Offsetting fluctuations in hydrocarbons output and prices, the non-energy sector accelerated in 2018, growing by 6% in the first half of the year, according to an IMF report released in November 2018. Real GDP growth of 2.4% was projected for 2018, up from the 1.6% growth of 2017. This expansion is set to gather momentum again in 2019, with real GDP expected to rise by 3.1% on the back of both increased hydrocarbons and non-hydrocarbons activity, before stabilising to around 2.7% per annum between 2020 and 2023. This translated into a return to fiscal balance, with the Qatar Central Bank (QCB) announcing in December 2018 that the country achieved a budget surplus of QR7.1bn ($2bn) in the first half of 2018, reversing the QR35.4bn ($9.7bn) deficit of 2017.
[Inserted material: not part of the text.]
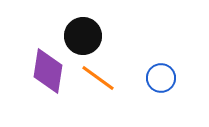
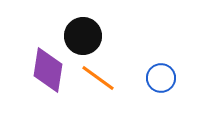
purple diamond: moved 1 px up
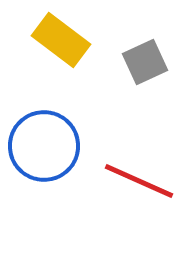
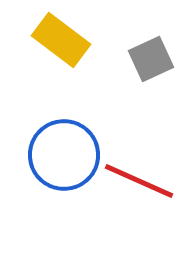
gray square: moved 6 px right, 3 px up
blue circle: moved 20 px right, 9 px down
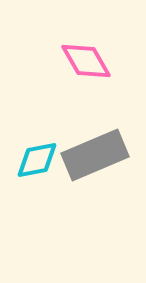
QCB also reported that foreign currency reserves had rebounded from the sharp outflow that followed the imposition of the regional blockade in mid-2017, which saw a 20% drop in Qatar’s foreign currency liquidity. The country’s international reserves totalled QR46.5bn ($12.8bn) in September 2018, exceeding the QR45.7bn ($12.6bn) held in May 2017 prior to the blockade. Inflation remained largely flat throughout 2018, with the Planning and Statistics Authority reporting a year-onyear (y-o-y) decrease of 0.25% in October. This drop was largely driven by falls in the price of communications, housing and utilities, and food and beverages, along with improved supply flows following the disruptions brought upon by the blockade.
Gas Focused
One of the most significant developments for the country came in the last month of 2018. In December Saad Al Kaabi, minister of state for energy affairs, announced that Qatar would leave the Organisation of the Petroleum Exporting Countries (OPEC) as of January 1, 2019. Exiting the association frees the country from OPEC-imposed restrictions on oil pricing and output ceilings. Qatar was OPEC’s 11th-largest oil producer, accounting for 2% of the club’s total output. However, the country’s oil production has declined steadily in recent years, down from 728,000 barrels per day in 2013 to 607,000 in 2017. Meanwhile, Qatar plans to solidify its status as the world’s leading exporter of liquefied natural gas (LNG). An expansion project in the North Field will add four liquefaction trains, raising LNG production from its current level of 77m tonnes a year to 110m tonnes by 2024. This 43% increase, along with a planned boost to oil production, should extend Qatar’s standing in international markets.
Banking on Stability
The banking sector has stabilised, having rebounded from the withdrawal of foreign funding from the market in the wake of the diplomatic rift with neighbouring states. Stronger energy prices in much of 2018, combined with the return of foreign liabilities, also enhanced liquidity and supported private sector credit growth, according to the IMF. This was underscored by a 1.5% y-o-y increase in bank deposits in October 2018 and credit growth of 2.7% over the same period, according to data published by Qatar National Bank. Banks also saw a solid 5% rise in asset values over the 12 months to the end of October 2018.
Free Zones
The country is looking to build on the progress made in 2018 by implementing a series of reforms and projects aimed at further diversifying the economy and facilitating overseas investment. Central to this policy is the new foreign direct investment law, which was issued in January 2019. Law No. 1 of 2019 enables 100% foreign ownership in most of the sectors throughout the Qatari economy. The new law puts foreign companies on the same legal footing as domestic firms, allowing them to bid on government contracts, while strengthening investors rights and the legal standing of companies based overseas. These changes dovetail with establishment of the Qatar Free Zones Authority in 2018, the body charged with overseeing the regulatory framework of free zones in Qatar. Two areas currently in development are located close to key logistics centres near Doha: the 30.3-sq-km Um Alhoul free zone and 3.96-sq-km Ras Bufontas free zone.